Title :
Dynamic fault reconfiguration in a mesh-connected MIMD environment
Author :
Uyar, M. Ümit ; Reeves, Anthony P.
Author_Institution :
AT&T Bell Lab., Holmdel, NJ, USA
fDate :
10/1/1988 12:00:00 AM
Abstract :
The near-neighbor problem is characterized by many iterations of a parallel matrix operation in which each matrix element is recomputed as a function of itself and its immediately adjacent near neighbors. Several highly parallel computer systems have been designed with the near-neighbor class of problems as the target application. As the number of processors in evolving parallel computer systems increases, the capability of fault tolerance to processor failures becomes more important. The authors show how fault tolerance can be efficiently achieved on an MIMD (multiple-instruction, multiple-data-stream) computer system for the near-neighbor problem by task redistribution.

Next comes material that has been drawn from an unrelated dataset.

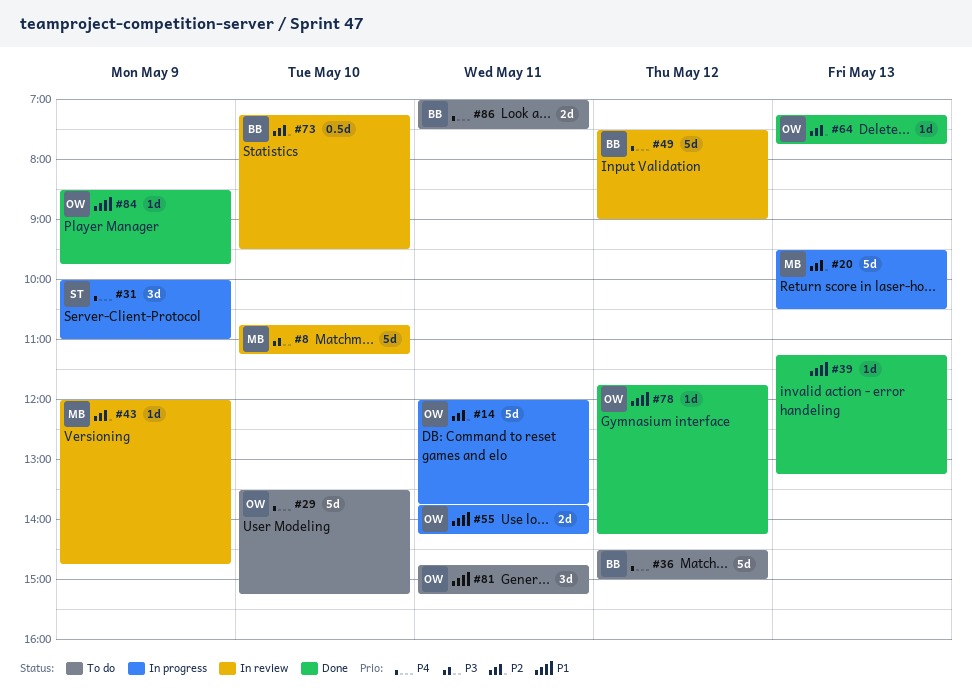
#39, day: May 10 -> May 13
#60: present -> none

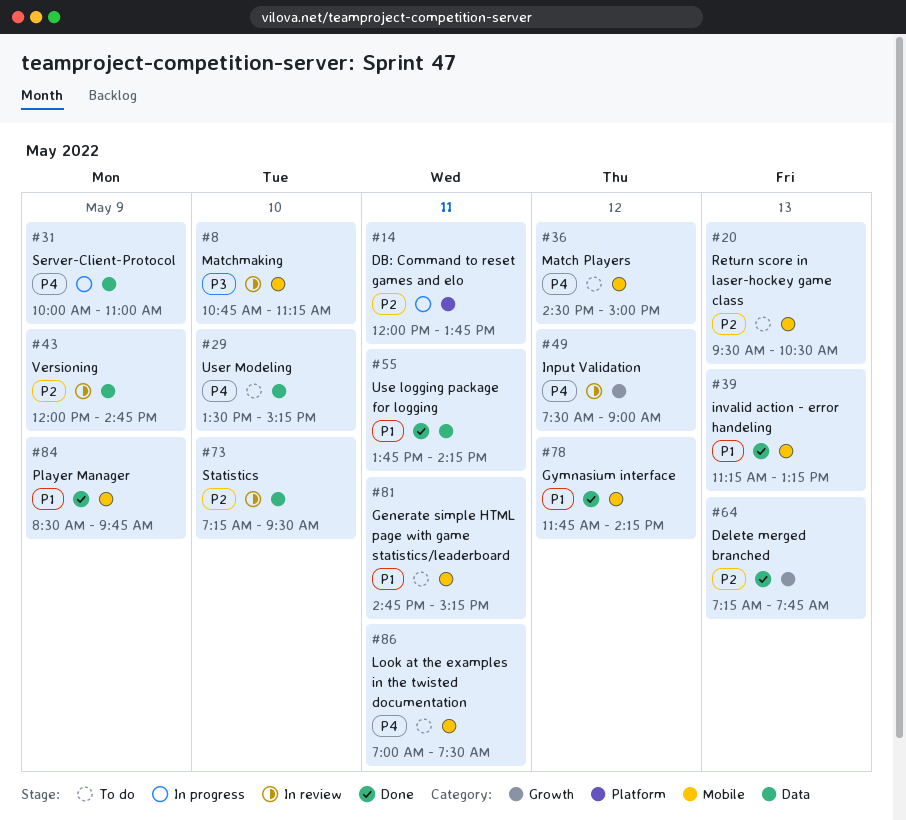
#20, status: In progress -> To do
#55, status: In progress -> Done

The techniques discussed minimize the extra data transfers and/or the extra computation in the system with faulty processors and links
Keywords :
fault tolerant computing; parallel processing; data transfers; dynamic default reconfiguration; fault tolerance; highly parallel computer systems; mesh-connected MIMD environment; near-neighbor problem; parallel matrix operation; processor failures; Application software; Concurrent computing; Costs; Fault tolerance; Fault tolerant systems; Hardware; Image processing; Large-scale systems; Parallel processing; Partial differential equations;
Journal_Title :
Computers, IEEE Transactions on